Yes,ATF will work in a plow's hydraulic system as it will in a power steering application,but it's NOT the correct fluid.I can't believe some people/dealers even still think it's fine.


----------



## beanz27 (Dec 22, 2012)

tuney443;1632401 said:


> I wouldn't trust them at all actually.They're talking either from ignorance or job security--let's hope for argument's sake it's the former.
> 
> ATF---AUTOMATIC TRANSMISSION FLUID---USED IN TRANSMISSIONS
> 
> ...


Automatic trans fluid and hydraulic fluid are nearly the same thing. Without the additives at least. For years we had a little mustang 330 skid loader, we put ATF in it, not hydraulic fluid, and it ran just fine, never ate any seals, nothing.

I'm not saying that the stuff made for plowing is not better. Most of the time, if something is made specifically for one application, it is better then the universal, or the fluid designed for something else.


----------



## yardguy28 (Jan 23, 2012)

ducaticorse;1616108 said:


> I really wish an actual engineer would give a finite answer on this. I dont necessarily trust the dealers because they are just salesmen in the end. My (fisher) plows have run fine on ATF. There is also several knock off brands of the "blue". Who's to say its not ATF colored differently? Food for thought..

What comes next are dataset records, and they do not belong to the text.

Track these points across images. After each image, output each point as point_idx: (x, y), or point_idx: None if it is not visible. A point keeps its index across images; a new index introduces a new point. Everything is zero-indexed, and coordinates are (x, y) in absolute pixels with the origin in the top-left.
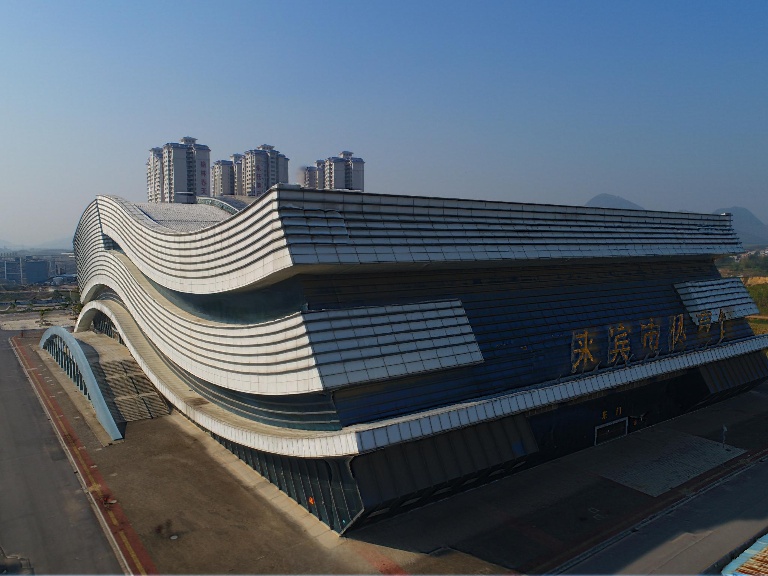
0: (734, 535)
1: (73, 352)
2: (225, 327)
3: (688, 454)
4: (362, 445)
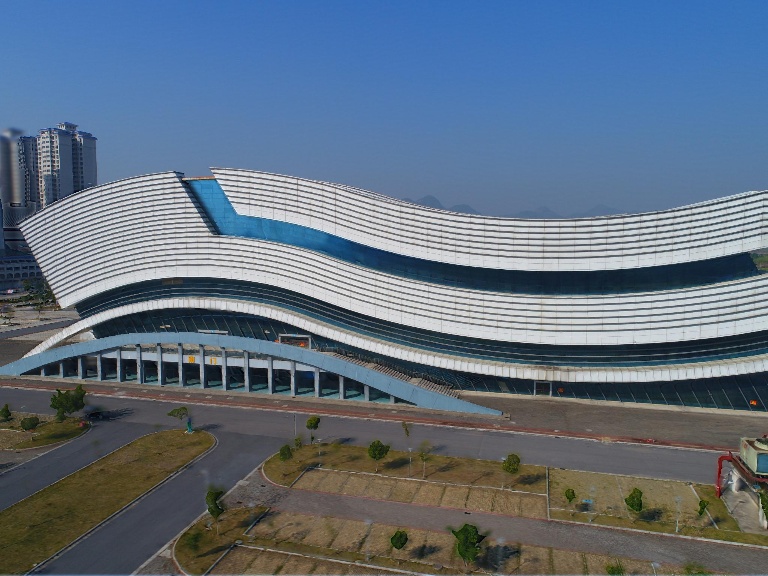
0: None
1: (289, 352)
2: (634, 295)
3: None
4: None
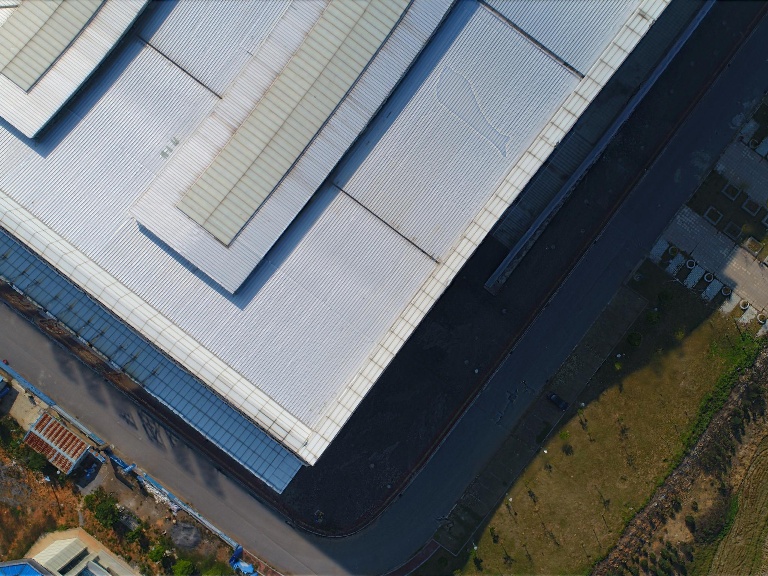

if your talking an engineer of the plows then yes let's get one to speak. but if your not from the actual manufacter of the plow I would trust your opinion any farther than I could throw you.

personally I just use boss or the equivalent hydro fluid. I read the manual and do what that says, not what the dealer or someone else says.


----------



## az landscaping (Jan 2, 2011)

I have used atf on all my 4 boss plow's the oldest one is 7 year;s old the newest one is 2 years old and never had a problem here in the north east. I also called boss up in michigan and asked one of the tecs. what they recommend and he told me it was the dealer's prefrance some use hydro oil some use atf witch he said were both fine. So i'll stick to atf were i haven't had a problem, why change.


----------



## Buswell Forest (Jan 11, 2013)

My model year 2000 MM-1 Fisher was working "fine", and I decided to change the oil. It had ATF, and I had a gallon of Fisher oil given to me, so I used it.

Guess what. The plow would barely function. No hydro power at all.
I changed back to ATF, and it worked again, but still slower than I thought it should. I cleaned the screen in the resevoir and wiped the gunk from the bottom too. Refilled with ATF, and it's fast and has full power again. 
I was told the ATF will work fine (it does) but it has friction agents that may wear the pump over time. It's 13 years old now, and works perfect.
Don't get too uptight about it if the plow is older. I found an older plow is worn enough to actually benefit from the ATF being thicker.


----------



## 91AK250 (Nov 28, 2007)

we as a boss dealer use shell ATF and have for over 15 years. boss when spoken with directly said its perfectly fine and i can personally attest to it since mine went 11 years on the first fill up of ATF before i changed it this season.


----------



## yardguy28 (Jan 23, 2012)

91AK250;1634306 said:


> we as a boss dealer use shell ATF and have for over 15 years. boss when spoken with directly said its perfectly fine and i can personally attest to it since mine went 11 years on the first fill up of ATF before i changed it this season.


11 years before changing oil 

I change the oil in mine every year.


----------



## tuney443 (Jun 25, 2006)

beanz27;1632423 said:


> Automatic trans fluid and hydraulic fluid are nearly the same thing. Without the additives at least. For years we had a little mustang 330 skid loader, we put ATF in it, not hydraulic fluid, and it ran just fine, never ate any seals, nothing.
> 
> I'm not saying that the stuff made for plowing is not better. Most of the time, if something is made specifically for one application, it is better then the universal, or the fluid designed for something else.


So it begs then the question---WHY????? Why not just use the very best correct fluid in the first place??We're talking app. 3 qts here so how could that in anybody's mind break the bank?Did you know that you could fill the hydraulic reservoir in a small plane with urine and it will make the hydraulics work in an emergency?Anybody want to try that on a $5K plow?


----------



## yardguy28 (Jan 23, 2012)

personally I prefer to stick with what the manual says because the people who wrote the manual made the equipment and know what they are talking about. 

better to shell out a little more for the proper fuel and fluids than risk major repairs of a $5k piece of equipment.


----------